If you go
For more information or to schedule a tour, contact Sam Urie at (760) 791-0261, firstname.lastname@example.org.
People love pizza, so they are sure to enjoy the new garden growing at the UC Desert Research and Extension Center in Holtville. A circle planted with wheat, tomatoes, bell peppers, herbs and spices, the garden looks like and produces the ingredients for pizza.
“Pizza can be a healthy meal, if you build it right,” said Stephanie Collins, outreach assistant at the Desert REC. “We can teach kids to add vegetables and educate them about whole grains and non-fat cheese.”
Collins initially envisioned the pizza garden teaching tool when she joined UC Cooperative Extension four years ago as a nutrition educator. The recent removal of a large tree stump made the location available.
The pizza garden will be part of the center's UC FARM SMART program, in which about 5,000 school children and “snowbird” winter residents annually visit the station to learn about UC's ongoing agricultural research in the desert area, tour the 255-acre facility on a hay wagon and taste products that are grown in the vicinity.

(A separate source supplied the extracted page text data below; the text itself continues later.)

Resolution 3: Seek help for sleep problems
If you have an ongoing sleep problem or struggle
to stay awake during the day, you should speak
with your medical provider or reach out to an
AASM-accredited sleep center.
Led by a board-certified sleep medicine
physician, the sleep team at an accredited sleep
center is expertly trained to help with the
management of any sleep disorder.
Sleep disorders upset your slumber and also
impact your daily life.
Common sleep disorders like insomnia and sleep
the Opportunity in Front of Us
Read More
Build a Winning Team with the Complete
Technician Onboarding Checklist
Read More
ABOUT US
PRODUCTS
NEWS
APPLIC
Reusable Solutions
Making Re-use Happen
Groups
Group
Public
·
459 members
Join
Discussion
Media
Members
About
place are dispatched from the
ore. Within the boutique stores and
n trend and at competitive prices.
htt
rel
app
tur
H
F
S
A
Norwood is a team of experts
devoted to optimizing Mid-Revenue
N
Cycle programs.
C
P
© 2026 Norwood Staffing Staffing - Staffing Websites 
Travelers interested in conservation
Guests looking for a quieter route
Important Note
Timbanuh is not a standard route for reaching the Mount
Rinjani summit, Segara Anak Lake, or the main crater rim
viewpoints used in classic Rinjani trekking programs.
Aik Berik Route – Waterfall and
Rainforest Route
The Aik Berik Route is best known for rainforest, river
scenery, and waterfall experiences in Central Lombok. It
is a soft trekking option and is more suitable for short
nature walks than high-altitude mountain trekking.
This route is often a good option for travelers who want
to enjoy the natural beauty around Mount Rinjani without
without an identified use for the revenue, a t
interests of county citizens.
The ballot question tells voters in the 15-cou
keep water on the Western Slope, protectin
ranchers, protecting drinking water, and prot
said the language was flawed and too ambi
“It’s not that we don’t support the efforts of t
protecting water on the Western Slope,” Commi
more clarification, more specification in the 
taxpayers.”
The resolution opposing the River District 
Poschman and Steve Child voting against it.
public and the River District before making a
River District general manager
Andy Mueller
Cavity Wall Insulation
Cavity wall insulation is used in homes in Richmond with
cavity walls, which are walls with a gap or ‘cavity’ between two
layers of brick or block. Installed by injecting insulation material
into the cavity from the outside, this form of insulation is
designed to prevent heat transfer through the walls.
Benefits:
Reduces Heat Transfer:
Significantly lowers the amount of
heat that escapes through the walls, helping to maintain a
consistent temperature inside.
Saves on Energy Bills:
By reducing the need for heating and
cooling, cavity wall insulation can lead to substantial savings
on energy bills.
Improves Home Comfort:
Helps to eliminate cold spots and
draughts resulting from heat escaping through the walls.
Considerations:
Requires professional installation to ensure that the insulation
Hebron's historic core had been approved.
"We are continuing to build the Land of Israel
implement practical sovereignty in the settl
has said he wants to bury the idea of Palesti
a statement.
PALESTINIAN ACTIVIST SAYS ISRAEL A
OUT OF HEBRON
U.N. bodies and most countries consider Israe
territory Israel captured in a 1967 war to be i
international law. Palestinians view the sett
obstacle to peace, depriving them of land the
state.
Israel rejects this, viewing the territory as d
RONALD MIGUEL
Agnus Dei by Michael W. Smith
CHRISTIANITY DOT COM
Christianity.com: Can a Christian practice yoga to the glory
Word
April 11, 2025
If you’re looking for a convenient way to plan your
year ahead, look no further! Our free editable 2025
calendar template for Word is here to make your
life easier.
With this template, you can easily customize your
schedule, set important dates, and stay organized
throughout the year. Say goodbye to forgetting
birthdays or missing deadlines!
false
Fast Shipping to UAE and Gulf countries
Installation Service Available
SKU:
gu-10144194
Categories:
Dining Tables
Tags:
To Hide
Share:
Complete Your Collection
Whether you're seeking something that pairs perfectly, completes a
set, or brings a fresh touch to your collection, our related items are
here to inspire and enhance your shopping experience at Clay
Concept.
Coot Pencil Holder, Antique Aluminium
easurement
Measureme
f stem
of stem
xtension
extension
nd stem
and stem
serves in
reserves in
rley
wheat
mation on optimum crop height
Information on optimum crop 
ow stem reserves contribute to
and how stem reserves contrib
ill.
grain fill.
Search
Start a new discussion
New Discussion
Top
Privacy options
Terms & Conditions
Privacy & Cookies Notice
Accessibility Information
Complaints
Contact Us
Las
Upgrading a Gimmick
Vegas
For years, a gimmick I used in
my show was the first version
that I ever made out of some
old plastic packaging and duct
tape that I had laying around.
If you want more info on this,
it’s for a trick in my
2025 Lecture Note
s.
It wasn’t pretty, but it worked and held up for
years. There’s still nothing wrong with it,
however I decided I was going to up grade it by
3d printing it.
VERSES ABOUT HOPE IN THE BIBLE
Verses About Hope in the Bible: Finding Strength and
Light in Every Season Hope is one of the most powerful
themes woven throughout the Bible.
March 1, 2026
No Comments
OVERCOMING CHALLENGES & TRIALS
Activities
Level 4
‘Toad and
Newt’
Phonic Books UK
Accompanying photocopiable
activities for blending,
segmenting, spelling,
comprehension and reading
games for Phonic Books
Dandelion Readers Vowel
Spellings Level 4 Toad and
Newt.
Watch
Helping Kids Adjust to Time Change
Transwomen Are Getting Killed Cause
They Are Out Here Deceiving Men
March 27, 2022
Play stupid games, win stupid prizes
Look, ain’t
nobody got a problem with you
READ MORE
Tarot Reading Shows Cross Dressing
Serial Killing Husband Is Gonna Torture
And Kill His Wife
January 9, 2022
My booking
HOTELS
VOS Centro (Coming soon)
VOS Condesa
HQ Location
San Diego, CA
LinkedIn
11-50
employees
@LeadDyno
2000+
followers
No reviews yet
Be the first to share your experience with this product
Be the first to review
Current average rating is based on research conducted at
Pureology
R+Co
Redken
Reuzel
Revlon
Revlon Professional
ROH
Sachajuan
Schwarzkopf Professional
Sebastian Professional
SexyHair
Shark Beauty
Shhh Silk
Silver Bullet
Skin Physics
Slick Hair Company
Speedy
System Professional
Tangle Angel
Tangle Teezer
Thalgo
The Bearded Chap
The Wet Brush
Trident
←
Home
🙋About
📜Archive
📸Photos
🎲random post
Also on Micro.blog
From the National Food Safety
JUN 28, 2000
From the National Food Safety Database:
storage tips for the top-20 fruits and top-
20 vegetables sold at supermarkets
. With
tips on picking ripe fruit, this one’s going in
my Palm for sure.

When they visit the pizza garden, they'll learn many of their favorite foods come from plants grown nearby in the productive agricultural region. The garden is divided into four wedges. The wheat, which is used to make the pizza crust, and alfalfa, which is an important feed for dairy cows, the source of cheese, is grown in one wedge.
“Alfalfa is cheese in the making,” Collins said.
Tomatoes, onions and arugula are planted in the next wedge. The tomatoes are used for traditional sauce and onions are a healthy and flavorful topping, but arugula?
“Arugula is great on pizza,” Collins said. “It has a strong, peppery flavor.”
In another section, visitors can smell, feel and taste the herbs that season pizza sauce. Oregano, basil, sage, thyme, chives, parsley and rosemary fill the third wedge.
The fourth section holds bell peppers and rhubarb.
“The rhubarb is just for fun,” Collins said.
The garden is encircled with marigolds for the appearance of crust, and the wedges are dotted with a variety of non-pizza plants, like ornamental kale, vinca and lavender. These plants also serve an educational purpose, said Sam Urie, the UC FARM SMART manager at the Desert REC.
“A diversity of plants attracts beneficial insects, so they help the garden out,” Urie said.
The mostly senior citizen visitors pay $20 per person for the station tour, which includes a homemade lunch featuring locally produced foods. This year, the centerpiece of the meal will be carrot-ginger soup.
The visitors' fees help offset the cost of the tours for local children, who pay just $3 each.